* Selected passage

/---

In addition to fulfilling University and Divisional requirements, a candidate for the degree of Doctor of Philosophy in physics must:
- Pass the candidacy examination. This examination covers fundamental material usually studied in upper-division undergraduate courses and requires some knowledge of particles and fields and of the structure of matter. The candidacy examination is given twice per year, every spring and autumn, and must be passed within two years of the time of matriculation.
- Fulfill the experimental physics requirement by completing Advanced Experimental Physics (PHY 33400) or a Special Experimental Project (PHY 33500).
- Pass four post-candidacy graduate courses. At least one course must be selected from each of the broad physics areas of (A) Condensed Matter Physics, (B) Particle Physics, and (C) Large-Scale Physics. One of the four courses may be selected from a menu of (D) Intermediate Electives.
- Pass two other advanced (40000-level) courses either in physics or in a field related to the student’s Ph.D. research.

\---

[Records]

/---

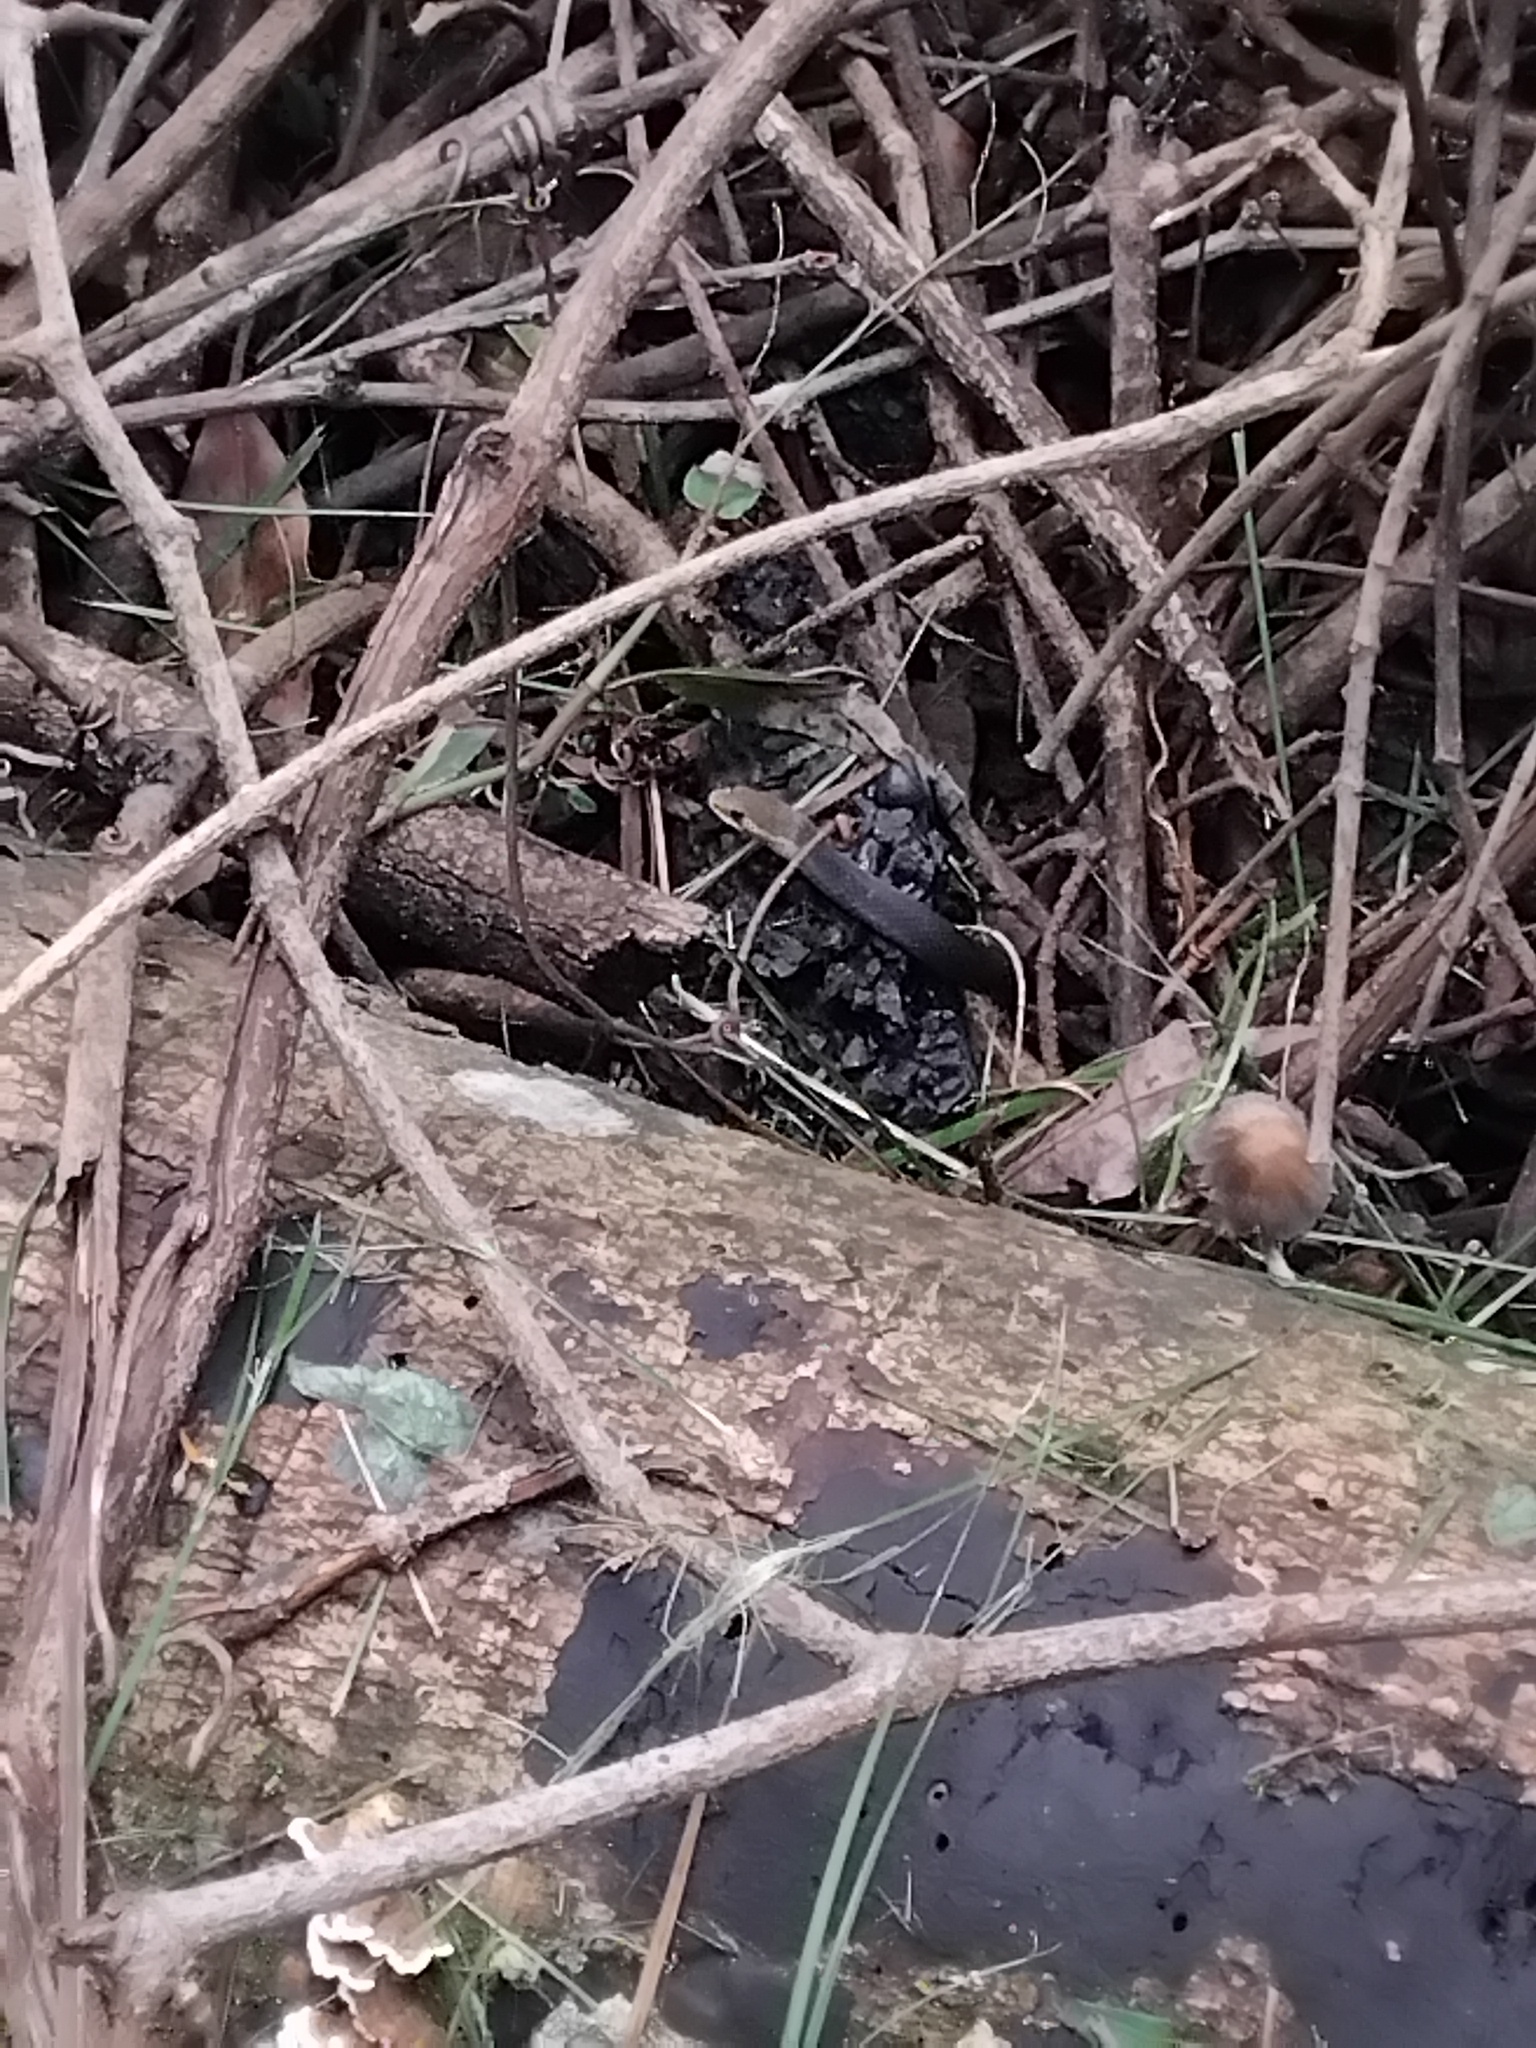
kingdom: Animalia
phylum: Chordata
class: Squamata
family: Elapidae
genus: Hemiaspis
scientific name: Hemiaspis signata
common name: Black-bellied swamp snake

\---

* List of tasks
(A) Which course categories, marked with the letters (A) through (D), does the text on physics Ph.D. requirements name?
(B) Reproduce word for word the portion of the physics Ph.D. requirements that starts at the words "In addition to" and ends after the words "Project (PHY 33500).".

* Solutions for each task
(A)
(A) Condensed Matter Physics
(B) Particle Physics
(C) Large-Scale Physics
(D) Intermediate Electives

(B)
In addition to fulfilling University and Divisional requirements, a candidate for the degree of Doctor of Philosophy in physics must:
- Pass the candidacy examination. This examination covers fundamental material usually studied in upper-division undergraduate courses and requires some knowledge of particles and fields and of the structure of matter. The candidacy examination is given twice per year, every spring and autumn, and must be passed within two years of the time of matriculation.
- Fulfill the experimental physics requirement by completing Advanced Experimental Physics (PHY 33400) or a Special Experimental Project (PHY 33500).